═════ TEXT
Wildfire burning in Greenland

August 4th, 2017 |
GOES-16 Visible (0.64 µm) and Shortwave Infrared (3.9 µm) images [click to play animation]

GOES-16 Visible (0.64 µm) and Shortwave Infrared (3.9 µm) images [click to play animation]

* GOES-16 data posted on this page are preliminary, non-operational and are undergoing testing *

GOES-16 “Red” Visible (0.64 µm) and Shortwave Infrared (3.9 µm) images (above; a zoomed-in version is available here) displayed a subtle hazy signature of a smoke plume along with an intermittent “hot spot” (darker black pixels) associated with  a small fire — located near the center of the cyan circle — that was burning close to the southwest coast of Greenland on 01 August 2017. The approximate latitude/longitude coordinates of the fire were 67.87º N / 51.48º W, a location about halfway between Ilulissat (station identifier BGJN) and Kangerlussuaq (station identifier BGSF) and about halfway between the western edge of the Greenland Ice Sheet and the west coast .

Closer views using daily composites of 250-meter resolution Terra and Aqua MODIS true-color Red/Green/Blue (RGB) images (from 30 July to 04 August), sourced from RealEarth (below) indicated that the fire may have started close to 1540 UTC on 31 July — when a small white smoke and/or cloud feature (just north of the cursor) was seen at the fire source location on the Terra image (overpass time). The Aqua overpass time was around 1600 UTC.

Daily composites of Terra MODIS true-color RGB images, from 30 July to 04 August [click to enlarge]

Daily composites of Terra MODIS true-color RGB images, from 30 July to 04 August [click to enlarge]

Daily composites of Aqua MODIS true-color RGB images, from 30 July to 04 August [click to enlarge]

Daily composites of Aqua MODIS true-color RGB images, from 30 July to 04 August [click to enlarge]

Similar daily composite RGB images from Suomi NPP VIIRS (31 July to 04 August) are shown below. Note that the initial fire signature was not seen on the 31 May VIIRS image, due to the earlier overpass time  (1513 UTC) of the Suomi NPP satellite.

Daily composites Suomi NPP VIIRS true-color RGB images,.from 31 July to 04 August [click to enlarge]

Daily composites of Suomi NPP VIIRS true-color RGB images,.from 31 July to 04 August [click to enlarge]

On 03 August, a 1507 UTC overpass of the Landsat-8 satellite provided a 30-meter resolution Operational Land Imager (OLI) false-color RGB image of the fire (below). This was the same day that a pilot took photos of the fire, as reported on the Wildfire Today site.

Landsat-8 false-color RGB image [click to enlarge]

Landsat-8 OLI false-color RGB image [click to enlarge]

A comparison of one “before” (27 July) and two “after” (03 and 05 August) Landsat-8 OLI false-color RGB images (below) showed differences in smoke plume transport as the wind direction changed.

Landsat-8 false-color images on 27 July, 03 August and 05 August [click to enlarge]

Landsat-8 OLI false-color images on 27 July, 03 August and 05 August [click to enlarge]

It is possible that this “natural fire” is similar to the Smoking Hills type of spontaneous combustion that has been observed in the Canadian Arctic (thanks to Ray Hoff, retired UMBC Professor of Physics, for that tip).
══════════
- [REQUIRED WORK]
**a)** What approximate latitude and longitude does the wildfire text give for the fire in Greenland?
**b)** Count how many lines of the rows contain the string "entre", with case taken into account.
═════ MATERIAL FOR THIS EXERCISE
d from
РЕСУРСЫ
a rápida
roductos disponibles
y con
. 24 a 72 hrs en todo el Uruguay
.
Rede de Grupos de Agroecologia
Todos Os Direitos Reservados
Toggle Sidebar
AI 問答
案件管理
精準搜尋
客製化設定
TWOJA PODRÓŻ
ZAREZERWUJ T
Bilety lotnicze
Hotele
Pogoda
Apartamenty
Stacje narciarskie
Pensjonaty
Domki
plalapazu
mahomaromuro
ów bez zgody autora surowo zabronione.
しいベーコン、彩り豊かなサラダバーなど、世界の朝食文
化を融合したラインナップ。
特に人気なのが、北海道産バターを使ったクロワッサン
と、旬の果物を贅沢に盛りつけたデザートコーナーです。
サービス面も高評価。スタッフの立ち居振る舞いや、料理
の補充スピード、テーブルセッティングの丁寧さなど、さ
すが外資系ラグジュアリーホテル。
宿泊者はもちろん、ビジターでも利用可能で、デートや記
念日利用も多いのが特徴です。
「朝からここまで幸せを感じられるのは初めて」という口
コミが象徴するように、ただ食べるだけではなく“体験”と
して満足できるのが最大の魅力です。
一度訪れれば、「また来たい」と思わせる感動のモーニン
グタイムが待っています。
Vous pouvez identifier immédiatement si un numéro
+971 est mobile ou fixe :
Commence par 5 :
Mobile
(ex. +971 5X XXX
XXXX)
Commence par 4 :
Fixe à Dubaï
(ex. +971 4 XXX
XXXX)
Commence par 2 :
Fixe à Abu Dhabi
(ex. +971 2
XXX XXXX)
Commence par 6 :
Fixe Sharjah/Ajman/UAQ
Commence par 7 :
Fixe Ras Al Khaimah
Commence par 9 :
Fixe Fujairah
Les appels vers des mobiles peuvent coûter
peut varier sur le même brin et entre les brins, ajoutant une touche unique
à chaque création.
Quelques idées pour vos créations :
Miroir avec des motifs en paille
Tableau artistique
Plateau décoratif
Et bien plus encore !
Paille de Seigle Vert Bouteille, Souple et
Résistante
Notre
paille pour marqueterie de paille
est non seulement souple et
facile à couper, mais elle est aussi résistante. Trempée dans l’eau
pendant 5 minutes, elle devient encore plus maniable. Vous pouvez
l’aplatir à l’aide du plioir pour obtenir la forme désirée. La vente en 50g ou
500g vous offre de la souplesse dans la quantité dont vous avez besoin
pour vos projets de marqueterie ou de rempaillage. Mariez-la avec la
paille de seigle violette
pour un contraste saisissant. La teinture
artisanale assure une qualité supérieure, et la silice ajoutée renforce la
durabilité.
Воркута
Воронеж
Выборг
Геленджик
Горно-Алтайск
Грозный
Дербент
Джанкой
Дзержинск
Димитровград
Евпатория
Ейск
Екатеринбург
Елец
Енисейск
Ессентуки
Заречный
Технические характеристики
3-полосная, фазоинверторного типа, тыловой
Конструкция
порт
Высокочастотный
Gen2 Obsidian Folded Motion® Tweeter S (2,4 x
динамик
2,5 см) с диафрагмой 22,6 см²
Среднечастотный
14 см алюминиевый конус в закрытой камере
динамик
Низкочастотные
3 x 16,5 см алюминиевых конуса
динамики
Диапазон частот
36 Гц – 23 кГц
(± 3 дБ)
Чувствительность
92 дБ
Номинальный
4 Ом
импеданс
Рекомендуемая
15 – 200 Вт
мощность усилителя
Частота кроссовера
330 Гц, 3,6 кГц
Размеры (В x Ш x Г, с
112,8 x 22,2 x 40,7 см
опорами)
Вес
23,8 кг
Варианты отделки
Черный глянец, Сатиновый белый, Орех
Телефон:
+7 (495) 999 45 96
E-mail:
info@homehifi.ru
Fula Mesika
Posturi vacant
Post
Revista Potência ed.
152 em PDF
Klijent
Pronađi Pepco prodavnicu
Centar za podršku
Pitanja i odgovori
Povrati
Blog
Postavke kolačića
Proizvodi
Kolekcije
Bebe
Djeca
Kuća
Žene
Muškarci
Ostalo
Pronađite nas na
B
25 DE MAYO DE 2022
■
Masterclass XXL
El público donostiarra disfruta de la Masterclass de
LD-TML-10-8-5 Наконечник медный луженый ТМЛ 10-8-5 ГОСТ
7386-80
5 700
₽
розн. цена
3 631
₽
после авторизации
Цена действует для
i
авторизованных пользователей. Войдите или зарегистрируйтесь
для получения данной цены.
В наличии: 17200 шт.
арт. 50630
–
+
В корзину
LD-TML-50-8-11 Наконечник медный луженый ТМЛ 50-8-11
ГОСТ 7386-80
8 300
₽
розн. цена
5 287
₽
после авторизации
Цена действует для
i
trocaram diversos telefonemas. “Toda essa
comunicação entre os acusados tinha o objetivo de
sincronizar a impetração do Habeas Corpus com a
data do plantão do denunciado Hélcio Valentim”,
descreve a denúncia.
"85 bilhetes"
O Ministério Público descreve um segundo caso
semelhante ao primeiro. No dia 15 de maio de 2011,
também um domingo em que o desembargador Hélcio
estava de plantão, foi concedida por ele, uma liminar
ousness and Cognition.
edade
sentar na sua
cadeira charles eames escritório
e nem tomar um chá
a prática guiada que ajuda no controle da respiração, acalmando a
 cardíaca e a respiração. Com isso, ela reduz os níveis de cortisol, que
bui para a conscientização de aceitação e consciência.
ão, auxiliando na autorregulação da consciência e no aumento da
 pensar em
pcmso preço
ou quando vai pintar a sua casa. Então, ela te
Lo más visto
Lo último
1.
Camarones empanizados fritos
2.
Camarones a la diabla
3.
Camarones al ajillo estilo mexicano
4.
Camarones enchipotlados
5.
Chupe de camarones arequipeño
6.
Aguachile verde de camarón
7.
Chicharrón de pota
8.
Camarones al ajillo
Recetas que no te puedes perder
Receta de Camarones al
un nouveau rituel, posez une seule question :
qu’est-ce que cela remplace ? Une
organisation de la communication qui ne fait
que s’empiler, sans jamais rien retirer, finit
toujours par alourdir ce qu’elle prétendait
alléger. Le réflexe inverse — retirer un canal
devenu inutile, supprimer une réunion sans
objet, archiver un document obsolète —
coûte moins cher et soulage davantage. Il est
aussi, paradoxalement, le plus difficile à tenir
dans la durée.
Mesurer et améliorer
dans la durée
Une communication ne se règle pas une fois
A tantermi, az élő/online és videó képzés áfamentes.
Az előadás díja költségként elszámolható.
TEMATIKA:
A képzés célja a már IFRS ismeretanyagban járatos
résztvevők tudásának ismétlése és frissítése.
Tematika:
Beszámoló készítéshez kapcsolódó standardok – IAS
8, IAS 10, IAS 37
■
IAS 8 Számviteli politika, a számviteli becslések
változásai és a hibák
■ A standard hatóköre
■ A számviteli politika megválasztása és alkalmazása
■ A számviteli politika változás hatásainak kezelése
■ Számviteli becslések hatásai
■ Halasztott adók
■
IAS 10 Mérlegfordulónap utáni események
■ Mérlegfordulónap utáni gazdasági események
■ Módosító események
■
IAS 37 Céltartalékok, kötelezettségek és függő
══════════
- [RESPONSES]
**a)** 67.87º N / 51.48º W

**b)** 2